鎌倉駅行きのバスが来た。




 運賃を払い、一番後ろの席に座った。







 乗客は少なめだったので、私たちの会話がかなり響いた。







 「少しは気が晴れた。いい気分転換になったかな?」




 「うん、ありがとうねっ、今日は、なんか楽になった気がする。」



 「そっかぁ~そりゃぁ~よかった、来たかいがあったか。

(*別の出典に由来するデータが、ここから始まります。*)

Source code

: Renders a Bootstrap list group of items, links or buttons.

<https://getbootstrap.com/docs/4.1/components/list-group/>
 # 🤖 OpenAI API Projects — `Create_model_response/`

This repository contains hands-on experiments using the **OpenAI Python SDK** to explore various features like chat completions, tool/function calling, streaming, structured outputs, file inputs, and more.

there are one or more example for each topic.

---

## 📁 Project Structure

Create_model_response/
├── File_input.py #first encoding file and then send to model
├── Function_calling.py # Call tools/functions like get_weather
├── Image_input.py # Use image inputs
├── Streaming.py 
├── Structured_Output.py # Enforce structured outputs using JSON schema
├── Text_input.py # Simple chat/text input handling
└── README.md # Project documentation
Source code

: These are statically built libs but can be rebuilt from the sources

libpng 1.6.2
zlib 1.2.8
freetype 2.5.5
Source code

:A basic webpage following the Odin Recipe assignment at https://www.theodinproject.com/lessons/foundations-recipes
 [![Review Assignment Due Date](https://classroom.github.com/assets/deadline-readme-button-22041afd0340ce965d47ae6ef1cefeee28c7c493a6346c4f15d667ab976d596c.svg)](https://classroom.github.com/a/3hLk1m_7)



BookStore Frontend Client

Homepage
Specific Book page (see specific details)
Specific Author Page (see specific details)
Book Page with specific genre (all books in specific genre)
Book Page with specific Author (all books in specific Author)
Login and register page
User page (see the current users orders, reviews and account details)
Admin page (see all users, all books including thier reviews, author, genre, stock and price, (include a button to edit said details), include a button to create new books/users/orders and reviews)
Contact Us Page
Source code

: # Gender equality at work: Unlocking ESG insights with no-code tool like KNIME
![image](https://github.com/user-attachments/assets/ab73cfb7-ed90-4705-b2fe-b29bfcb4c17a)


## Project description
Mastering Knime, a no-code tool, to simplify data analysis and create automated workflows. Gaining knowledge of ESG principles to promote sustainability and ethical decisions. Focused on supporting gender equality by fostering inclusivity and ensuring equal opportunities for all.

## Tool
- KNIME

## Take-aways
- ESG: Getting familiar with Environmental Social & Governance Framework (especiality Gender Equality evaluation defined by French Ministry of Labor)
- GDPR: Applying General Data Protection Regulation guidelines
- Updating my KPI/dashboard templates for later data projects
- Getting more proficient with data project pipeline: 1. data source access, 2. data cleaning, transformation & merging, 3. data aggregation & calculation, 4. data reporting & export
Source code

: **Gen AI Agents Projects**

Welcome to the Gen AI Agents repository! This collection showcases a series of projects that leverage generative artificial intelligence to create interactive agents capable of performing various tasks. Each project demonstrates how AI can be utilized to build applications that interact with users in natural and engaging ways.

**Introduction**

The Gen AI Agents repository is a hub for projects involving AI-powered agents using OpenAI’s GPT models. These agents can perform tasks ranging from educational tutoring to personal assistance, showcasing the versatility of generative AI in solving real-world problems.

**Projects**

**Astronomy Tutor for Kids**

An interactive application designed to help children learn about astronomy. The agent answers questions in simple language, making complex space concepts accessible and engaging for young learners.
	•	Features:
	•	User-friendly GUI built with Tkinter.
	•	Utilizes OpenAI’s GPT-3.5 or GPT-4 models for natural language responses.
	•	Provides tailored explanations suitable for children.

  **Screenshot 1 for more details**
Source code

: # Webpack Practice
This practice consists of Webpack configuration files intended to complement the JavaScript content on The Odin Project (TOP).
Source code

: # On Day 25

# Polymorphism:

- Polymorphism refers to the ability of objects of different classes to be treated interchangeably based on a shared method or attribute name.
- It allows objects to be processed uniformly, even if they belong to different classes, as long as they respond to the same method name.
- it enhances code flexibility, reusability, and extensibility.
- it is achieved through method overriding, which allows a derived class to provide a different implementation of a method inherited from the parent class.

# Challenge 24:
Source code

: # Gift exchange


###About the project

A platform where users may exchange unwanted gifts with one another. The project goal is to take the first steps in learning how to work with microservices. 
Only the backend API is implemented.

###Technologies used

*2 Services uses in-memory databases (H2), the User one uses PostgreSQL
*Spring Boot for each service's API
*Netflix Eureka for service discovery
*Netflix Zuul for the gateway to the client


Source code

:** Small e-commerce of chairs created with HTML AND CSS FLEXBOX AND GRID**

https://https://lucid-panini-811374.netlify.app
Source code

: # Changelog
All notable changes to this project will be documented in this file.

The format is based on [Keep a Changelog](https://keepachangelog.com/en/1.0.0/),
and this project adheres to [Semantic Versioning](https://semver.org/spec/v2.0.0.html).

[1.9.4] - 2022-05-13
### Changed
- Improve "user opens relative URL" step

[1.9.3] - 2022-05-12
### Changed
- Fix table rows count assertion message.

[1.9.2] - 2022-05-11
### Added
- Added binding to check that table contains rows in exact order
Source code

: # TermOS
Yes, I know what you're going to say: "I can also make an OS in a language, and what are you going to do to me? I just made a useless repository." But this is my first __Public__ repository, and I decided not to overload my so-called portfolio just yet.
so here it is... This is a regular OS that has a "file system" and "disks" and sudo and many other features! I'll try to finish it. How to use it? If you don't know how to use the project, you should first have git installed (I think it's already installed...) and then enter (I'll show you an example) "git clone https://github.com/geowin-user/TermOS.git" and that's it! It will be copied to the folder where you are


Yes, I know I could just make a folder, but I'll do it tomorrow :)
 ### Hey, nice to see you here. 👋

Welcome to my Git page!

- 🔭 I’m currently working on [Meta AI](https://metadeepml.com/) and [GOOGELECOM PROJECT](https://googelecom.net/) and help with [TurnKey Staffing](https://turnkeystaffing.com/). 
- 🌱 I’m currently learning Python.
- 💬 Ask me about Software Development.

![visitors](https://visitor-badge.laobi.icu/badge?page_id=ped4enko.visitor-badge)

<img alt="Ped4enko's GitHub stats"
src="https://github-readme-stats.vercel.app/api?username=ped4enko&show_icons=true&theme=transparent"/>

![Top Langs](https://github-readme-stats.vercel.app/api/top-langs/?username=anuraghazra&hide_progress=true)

」








 豪快に笑う、彼を見て、くすくすと思わず笑ってしまった






 やっぱり、笑顔はなにものにも変えられないなぁ~と改めて思った。







 そして、自然に居られる自分が妙に不自然なきもしていた。





 バスは海岸通りを日ひた走る。







 黒い海は眺めることはできなかったが、それでもにおいがとても

 心地よかった。








 ときどき、自分での葛藤に襲われた。





 ”あいつ”の事をしっかり話したほうがいいのだろうか?




 
 そんな事を考えるようになってしまっていた。




 


 正直にいつかは話さないと。




 嫌われるのが怖い。







 でも、本当のことを言うと、やっぱり嫌われてしまうのだろうか。







 ん~悩みに悩んでいた。







 前向きには考えられない、私をさらに悩ませていた。





 どうしてもといえないということが先に来てしまう。





 そんなことを思いながら、バスは駅についた。